_TASKS TO CARRY OUT_:
(1) Retype the passage of the WebSRT discussion from "All SRT files" to "on the community.".
(2) Answer these questions using the WebSRT discussion:
(a) Which three media players are said to load an SRT file even when it is named foo.smi?
(b) Which two tags are mentioned as making existing valid SRT files invalid for an application that only supports WebSRT parsing?
(c) With which character does the discussion propose starting header lines so that SRT recognizes them as comments?
(3) Write the continuation of the WebSRT discussion, beginning after its final sentence.

_TEXT PASSAGE_:
::::::::

On Wed, 25 Aug 2010 17:40:08 +0200, Silvia Pfeiffer
<silviapfeiff...@gmail.com> wrote:
At this point, what is your recommendation? The following ideas have
been
on the table:
* Change the file extension to something other than .srt.
I don't have an opinion, browsers ignore the file extension anyway.
Yes, I think we should definitely have a new file extension.
I'll leave this to others to decide, but since browsers have no
concept
of
file extensions, just using .srt will work. If the format is SRT-like
it's
likely at least some files will use .srt in practice.
All SRT files in practice use the .srt extension - it is typically how
these
formats are identified by applications. Just because *nix ignores file
extensions mostly for identifying file types doesn't mean that
applications
do. Again, I believe strongly that re-using the same file extension is
the
one biggest pain we can inflict on the community.
As shown above, several popular (?) media players ignore or give little
weight to the file extension.
I don't think that's a fair sample - as I said, on Linux and on the
command-line things are different. I have a GUI mplayer here and it
reacts
like VLC - doesn't let me open .wsrt files. The vast majority of
applications on Windows and the Mac make their decision on whether they
support files based on the file extension.
That the file selection dialogs are filtered by file extensions doesn't
mean that applications don't sniff the content. In fact, MPlayer, VLC and
Totem will happily load and use an SRT file even if it is called foo.smi,
even though SAMI is a completely incompatible format. In other words, they
sniff the content as being SRT. The reason that they rely on sniffing is
likely that many files use the wrong file extension (my OpenSubtitles
batch have no extensions, so I have no statistics on this).
Again, if we want to avoid exposing existing SRT parsers to WebSRT syntax,
then the format needs to be more incompatible. File extensions will be
changed, popular players rely on sniffing, some ignore leading garbage and
also headers can simply be removed by naive conversion tools.
Assuming we pick the same file extension and we now have a new
application
that only supports WebSRT parsing, we will make a large bunch of existing
valid SRT files invalid - not only those that are not in UTF-8, but also
those with <font>..</font> and <u>...</u>. I do wonder if the text
between
the <font> start and end element and inside the <u>..</u> may even get
removed because of lack of support for these.
I've seen no application that removes everything between tags it doesn't
recognize, the only things that I've seen happen is treating it as plain
text or ignoring the tags much like a browser does with HTML.
* Add a header to WebSRT to make it uniquely identifiable.
The header would have to be mandatory and browsers would have to
reject
files that don't have it. Such files would be compatible with some
existing
software and break some, depending on how they sniff. We could also
put
metadata in such a header.
Yes, I think we need to introduce a header. Maybe we can hide all
the
structure in what SRT recognizes as comments (i.e. start the lines as
";".
But I believe we need some hints like the @profile to identify the
type
of
the cues and the <link> to link to a style sheet, and we need
metadata
like
the <meta> element of HTML headers.

::::::::

_INFORMATION SHOWN_:
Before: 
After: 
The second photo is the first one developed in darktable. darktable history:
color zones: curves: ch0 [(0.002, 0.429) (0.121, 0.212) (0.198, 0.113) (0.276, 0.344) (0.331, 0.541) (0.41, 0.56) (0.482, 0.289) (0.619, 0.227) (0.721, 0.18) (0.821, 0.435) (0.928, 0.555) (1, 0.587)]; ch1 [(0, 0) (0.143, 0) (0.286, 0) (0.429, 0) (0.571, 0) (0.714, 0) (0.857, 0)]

::::::::

_RESULTS BY TASK_:
(1)
All SRT files in practice use the .srt extension - it is typically how
these
formats are identified by applications. Just because *nix ignores file
extensions mostly for identifying file types doesn't mean that
applications
do. Again, I believe strongly that re-using the same file extension is
the
one biggest pain we can inflict on the community.

(2)
(a) MPlayer, VLC and Totem.
(b) <font>..</font> and <u>...</u>.
(c) ";".

(3)
I had no idea that semicolon was used for comments in SRT, is this
usage
widespread? Does it work in most players?
I thought it was, but maybe it was just introduced for WebSRT. It is
not
tested in Hixie's SRT research[2]. Can you take a quick look through
your
SRT file collection if there are any? I'm probably wrong about this
seeing
as it's not mentioned in the wiki page for SRT [3].
[2] http://wiki.whatwg.org/wiki/SRT_research
[3] http://en.wikipedia.org/wiki/SubRip
OK, I grepped the 10000 files. Only 15 had any lines beginning with a
semicolon, and by manual inspection it doesn't look like any of them are
clearly intended as comments (it's hard to tell, all are in foreign
languages). None of them were at the very beginning of the file.
Ah, that actually makes for another incompatibility of WebSRT and SRT:
such
lines are regarded as comments in WebSRT when they probably aren't in
SRT.
I can't find anything about this when searching for "comment" and
"semicolon" in the spec, are you sure you're not thinking of some other
format than WebSRT?
It seems increasingly that the only thing that WebSRT and SRT still have
in
common is the "-->" character sequence. As a friend of mine in a11y
recently
said: "I was hoping to never have to stare at "-->" ever again... We
could
indeed go all the way and define an much more different format, though I
don't think it will create implementations as quickly as a SRT-based but
changed format.
I would prefer if we follow one of two paths:
1. Let WebSRT be maximally compatible with SRT, making it a "retro-spec"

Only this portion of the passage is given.